Den Uhren selbst ging es genau wie dem öffentlichen Interesse an ihrem Uhrmacher John Harrison: In dem Maße wie präzise Zeitmessung und Navigation alltäglich wurden, schwand das allgemeine Interesse an ihnen. Die originalen Harrison-Uhren, alle im Eigentum der Royal Navy, blieben mehr als ein Jahrhundert lieblos abgelegt im Keller der Sternwarte zu Greenwich, bis sich ein anderer Enthusiast ihrer annahm: Lieutenant Commander Rupert T. Gould. Er restaurierte sie mit so viel fanatischer Hingabe, dass er alles andere, was ihm sonst noch lieb war, verlor.

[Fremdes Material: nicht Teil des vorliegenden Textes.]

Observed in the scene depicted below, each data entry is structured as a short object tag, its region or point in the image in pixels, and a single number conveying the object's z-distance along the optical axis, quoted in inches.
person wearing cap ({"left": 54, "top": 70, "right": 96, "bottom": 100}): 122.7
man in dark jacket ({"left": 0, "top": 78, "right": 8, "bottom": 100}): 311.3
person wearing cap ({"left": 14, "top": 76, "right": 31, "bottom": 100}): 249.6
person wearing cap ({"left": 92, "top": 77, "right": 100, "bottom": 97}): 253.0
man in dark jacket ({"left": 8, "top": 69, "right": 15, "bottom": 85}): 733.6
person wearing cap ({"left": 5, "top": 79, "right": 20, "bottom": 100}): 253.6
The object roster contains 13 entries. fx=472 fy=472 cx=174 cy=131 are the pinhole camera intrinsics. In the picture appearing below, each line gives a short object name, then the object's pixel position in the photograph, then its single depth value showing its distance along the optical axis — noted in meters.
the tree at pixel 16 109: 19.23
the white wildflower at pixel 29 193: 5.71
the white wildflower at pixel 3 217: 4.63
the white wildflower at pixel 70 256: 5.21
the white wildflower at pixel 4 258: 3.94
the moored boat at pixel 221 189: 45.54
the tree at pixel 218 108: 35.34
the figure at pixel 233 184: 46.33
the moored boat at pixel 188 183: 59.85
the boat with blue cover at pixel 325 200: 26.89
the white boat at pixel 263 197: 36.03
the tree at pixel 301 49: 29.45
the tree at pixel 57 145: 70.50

Damit endet die Story, die keine Fiktion sondern Geschichte und viel spannender ist, als ich es in den knappen Zeilen wiedergeben kann. Dava Sobels Schreibstil, macht das Buch zudem packend. Er lässt den Leser kaum los, hält ihn mit aller Kraft der Sprache fest. In jedem Fall eine erste Empfehlung für Leser mit Beziehung zu Schiffen und Schiffsorten.

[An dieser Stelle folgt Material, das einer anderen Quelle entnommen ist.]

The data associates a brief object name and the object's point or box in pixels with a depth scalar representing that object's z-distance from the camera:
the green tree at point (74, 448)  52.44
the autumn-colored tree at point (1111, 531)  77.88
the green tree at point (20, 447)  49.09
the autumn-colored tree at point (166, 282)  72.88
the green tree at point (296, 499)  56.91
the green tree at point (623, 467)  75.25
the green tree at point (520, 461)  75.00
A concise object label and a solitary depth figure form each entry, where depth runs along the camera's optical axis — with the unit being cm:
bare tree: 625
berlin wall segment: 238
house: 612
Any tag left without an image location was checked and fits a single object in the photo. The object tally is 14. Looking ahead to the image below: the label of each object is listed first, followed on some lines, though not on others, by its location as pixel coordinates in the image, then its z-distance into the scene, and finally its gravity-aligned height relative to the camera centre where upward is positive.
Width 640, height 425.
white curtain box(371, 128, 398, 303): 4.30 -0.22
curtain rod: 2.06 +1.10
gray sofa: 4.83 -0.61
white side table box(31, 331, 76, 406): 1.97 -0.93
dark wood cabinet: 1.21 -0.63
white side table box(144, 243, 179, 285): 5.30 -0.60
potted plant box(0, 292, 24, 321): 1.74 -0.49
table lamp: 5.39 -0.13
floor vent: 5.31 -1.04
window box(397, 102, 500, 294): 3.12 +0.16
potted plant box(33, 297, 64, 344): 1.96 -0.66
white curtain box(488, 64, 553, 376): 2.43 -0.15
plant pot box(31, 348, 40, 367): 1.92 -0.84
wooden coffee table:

Mehr über den technisch-wissenschaftlichen Aspekt findet sich in einem Buch von Jonathan Betts „Harrison. Eine Uhr zur Bestimmung des Längengrads“, das Delius Klasing 2009 verlegte und heute leider nur noch antiquarisch zu bekommen ist (www.zvab.com). Es verdeutlicht, wie epochal diese Uhren-Entwicklungen durch John Harrison waren. Manch Uhrmacher-Technisches bleibt für den Laien allerdings auch hier noch schwer verständlich. Eine Filmreportage der BBC zeigt in bewegten Bildern, wie diese frühen Präzisionsuhren funktionieren. Ein einfaches im Film verfertigtes Modell erklärt das Prinzip dieser Uhren. Zum Schluss zeigt der Redakteur in einem aufwendigen Experiment, wie die moderne GPS-Navigation nach wie vor auf Harrison’s Innovation von damals beruht. Zu sehen ist die Reportage auf www.youtube.com „The Clock That Changed the World“. Keine Angst vor englischem Fachvokabular, der Film ist sehr anschaulich.